Sunday, June 10, 2007

live like the world you know is ending in a day

there are some thoughts and emotions even i am at a loss as to how to express,tears no one can explain,faces in old photographs that have faded and despite my pretence that i don't know whose faces they are,i have them memorized deep inside me somewhere.i am not that girl in the picture up there,but i sure know what it's like to have someone etched forever in the background of your portraits.it's like a stain that would never go away.yesterday i had a strange overwhelming miss,the way you miss a missing person.in other words i became acutely aware that you still existed in the furthest corner of my closet,where i had thrown you in fatalistic abandon that day.i felt the need to write you a letter about everything i had yet to say to you,things we should have sorted out but decided to leave in an unfolded,crumpled mess upon the floor for people to trample on.i cleaned up that mess a year ago,and there it lies with the mothballs and every other painful thing i wish to forget.i didn't write a word to you in the end.

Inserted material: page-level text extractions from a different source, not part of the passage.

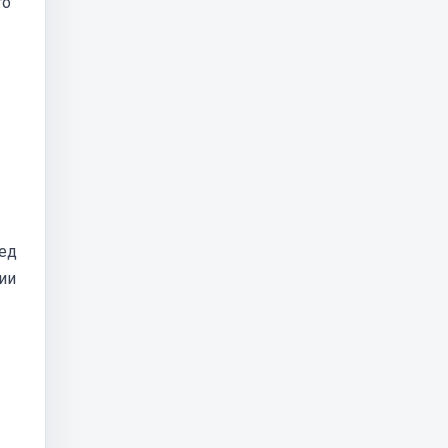
го
ред
ии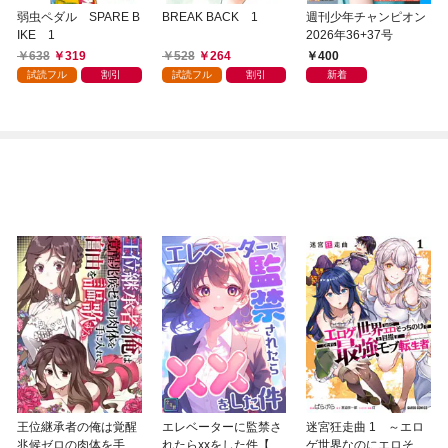
弱虫ペダル SPARE B
BREAK BACK 1
週刊少年チャンピオン
IKE 1
2026年36+37号
638
319
528
264
400
試読フル
割引
試読フル
割引
新着
王位継承者の俺は覚醒
エレベーターに監禁さ
迷宮狂走曲 1 ～エロ
兆候ゼロの肉体を手に
れたらxxをした件【全
ゲ世界なのにエロそっ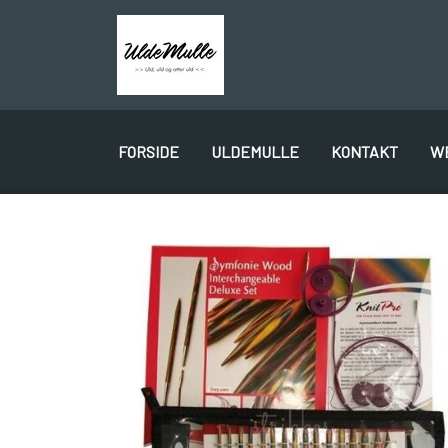
FORSIDE
ULDEMULLE
KONTAKT
W
PLÖTULOPI
LÉTTLOPI
1 CLASS
GAVEKORT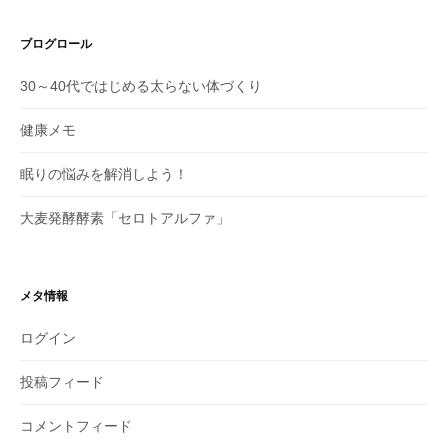
ブログロール
30～40代ではじめる太らない体づくり
健康メモ
眠りの悩みを解消しよう！
大麦発酵酵素「セロトアルファ」
メタ情報
ログイン
投稿フィード
コメントフィード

and then there's my dear friend the army took away.for a while he was this old favourite tshirt that you realize suddenly is missing from your usual selection of clothes (the top pile,preferably) and you remember with a flood of anxiety that it meant so much to you but it took you this long to reacknowledge its existence.duane,i'm so happy to find you again.i hope you still fit. (:

wild horses,like these pressures to jump the bandwagon of dating too fast,will they drag you away? or will you wait for that day to come when you can ride on the back of God-ordained courtship into a multicolored sunset of forever with the person you love?

whatever the case,i hope they never drag any of us away.
but as i find my good old friend again,i lose another one to the sweeping sceneries of milan,italy.

"If anyone speaks, he should do it as one speaking the very words
of God. If anyone serves, he should do it with the strength God provides, so
that in all things God may be praised through Jesus Christ. To Him be the glory
and the power forever and ever. Amen."